__EXERCISE DIRECTIONS__: Leave every image out, and return the rest of the data word for word.

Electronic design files
_ _ _ _ _ _ _

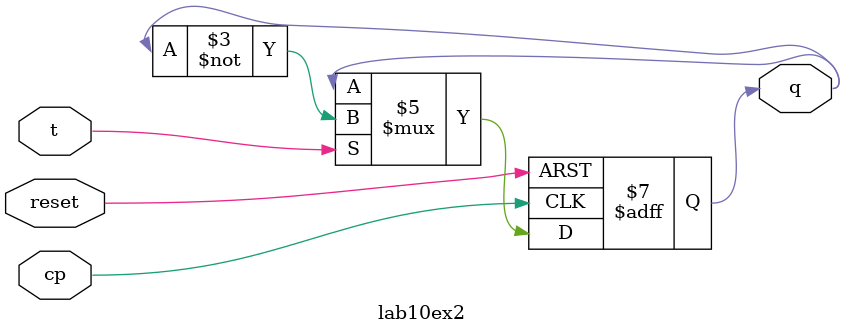
<source format=v>
module lab10ex2(t,cp,reset,q);
input t;
input cp;
input reset;
output q;
reg q;
always @(negedge reset or negedge cp)
begin
if(!reset)
q = 0;
else
begin
if(t)
q = ~q;
end
end
endmodule

</source>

_ _ _ _ _ _ _

__WRITTEN REPLY__:
<source format=v>
module lab10ex2(t,cp,reset,q);
input t;
input cp;
input reset;
output q;
reg q;
always @(negedge reset or negedge cp)
begin
if(!reset)
q = 0;
else
begin
if(t)
q = ~q;
end
end
endmodule

</source>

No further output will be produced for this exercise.